5P;1R Jellyfish Merkle Tree
This is a post in a series of articles I’m writing called “5 points & 1 resource” (think tl;dr but 5p;1r), where I summarize a list of 5 concepts that would have helped me start learning or re-learning a certain topic. It is intentionally far from a complete source of data.
- An Addressable Merkle Tree (AMT) is a cryptographically authenticated deterministic data structure backed by a key-value store database used for account-based (non-UTXO-based) systems to map keys (i.e. addresses) to arbitrary binary data in each leaf node.
- An Addressable Radix Merkle Tree (ARᵣMT) [Fig. 3] is a generalization of an AMT, a binary tree, where r > 2. With a key size of h bits, and each node having at most r children, the height of the tree is logᵣ(2ʰ).

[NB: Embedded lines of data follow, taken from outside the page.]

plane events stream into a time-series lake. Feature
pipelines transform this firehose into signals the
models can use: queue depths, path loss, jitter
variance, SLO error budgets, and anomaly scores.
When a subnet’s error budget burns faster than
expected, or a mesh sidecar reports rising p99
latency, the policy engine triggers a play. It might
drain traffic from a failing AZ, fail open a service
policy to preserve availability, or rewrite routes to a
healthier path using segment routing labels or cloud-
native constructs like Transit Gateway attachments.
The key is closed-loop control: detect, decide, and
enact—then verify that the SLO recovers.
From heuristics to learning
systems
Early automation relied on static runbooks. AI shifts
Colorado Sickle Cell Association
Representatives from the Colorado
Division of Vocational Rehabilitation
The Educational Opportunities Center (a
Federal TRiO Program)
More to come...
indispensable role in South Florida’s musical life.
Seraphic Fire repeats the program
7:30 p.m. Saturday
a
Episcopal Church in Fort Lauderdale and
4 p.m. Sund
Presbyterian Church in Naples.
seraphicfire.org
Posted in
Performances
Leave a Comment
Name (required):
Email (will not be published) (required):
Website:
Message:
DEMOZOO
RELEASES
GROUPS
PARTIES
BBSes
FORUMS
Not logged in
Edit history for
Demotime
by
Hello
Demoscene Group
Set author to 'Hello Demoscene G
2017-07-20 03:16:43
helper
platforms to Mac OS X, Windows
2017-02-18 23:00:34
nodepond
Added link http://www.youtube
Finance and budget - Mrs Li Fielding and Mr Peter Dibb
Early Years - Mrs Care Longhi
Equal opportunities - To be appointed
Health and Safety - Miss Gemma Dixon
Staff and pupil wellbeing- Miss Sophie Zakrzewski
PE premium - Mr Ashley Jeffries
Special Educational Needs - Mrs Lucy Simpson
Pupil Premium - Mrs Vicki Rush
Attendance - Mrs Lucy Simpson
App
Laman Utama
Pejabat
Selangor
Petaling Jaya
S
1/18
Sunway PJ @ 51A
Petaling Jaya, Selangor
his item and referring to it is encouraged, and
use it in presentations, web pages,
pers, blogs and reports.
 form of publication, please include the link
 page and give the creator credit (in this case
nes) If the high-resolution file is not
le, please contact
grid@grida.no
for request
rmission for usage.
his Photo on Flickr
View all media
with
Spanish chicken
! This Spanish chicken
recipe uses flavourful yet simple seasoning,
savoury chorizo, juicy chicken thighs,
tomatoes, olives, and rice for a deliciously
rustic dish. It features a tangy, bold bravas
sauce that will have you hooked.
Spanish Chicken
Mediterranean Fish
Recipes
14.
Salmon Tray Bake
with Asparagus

The tradeoffs of r are:
- A large r is good for read-heavy applications but results in greater write amplification and higher storage costs when updating internal path nodes.
- A small r is good for write-heavy applications, but results in higher I/O when querying or updating the tree.
3. A Sparse Merkle Tree (SMT) [Fig. 2] is an AMT which accounts for the fact that Perfect Merkle Trees are never needed for account-based models since most keys will not have data, thereby removing the need to store 2ʰ keys. The two main optimizations are:
- Empty Subtrees are replaced with a constant default placeholder node value.
- Single-Leaf Subtrees are replaced with one node reflecting the one leaf value.
4. A Jellyfish Merkle Tree (JMT) is a Sparse Addressable Radix Merkle Tree with r=16 (Sparse AR₁₆MT) that balances the tradeoff of storage, compute, read and write operations using two node types: Internal Node and Leaf (Data) Node. It optimizes for Log-Structured Merge-tree (LSM-tree) based key-value storage databases (e.g. RocksDB) by using Version-Based Node Keys whereby a monotonically increasing version number (i.e. # of transaction applied to the state) is prefixed to the node path in order to [Table 1]:
- Enable version-based sharding
- Automatically sort node updates written (i.e. appended) to disk in lexicographic order, reducing the disk bandwidth and IOPS of LSM-tree compaction.
5. A JMT has an average Merkle Proof size of Θ(𝑙𝑜𝑔(num_existent_leaves)) and is split into three types [Fig. 4,5]:
- Inclusion proof — A path to the node leaf with the appropriate key exists.
- Exclusion proof (other node) — The leaf node in the path followed contains a key different from what’s expected.
- Exclusion proof (empty node) — An empty (i.e. default placeholder) node exists along the path to the leaf node with the expected key.
There’s no better reference than the original white paper: Jellyfish Merkle Tree, but personally, I’d use my annotated version of the available at bafybeid5cdhsbqskrwwn5m2q7md5g2ldt6hihvzrt26ty6jbxqnza4gaie or s3.olshansky.info/JellyfishMerkleTreeWhitepaperReview.pdf.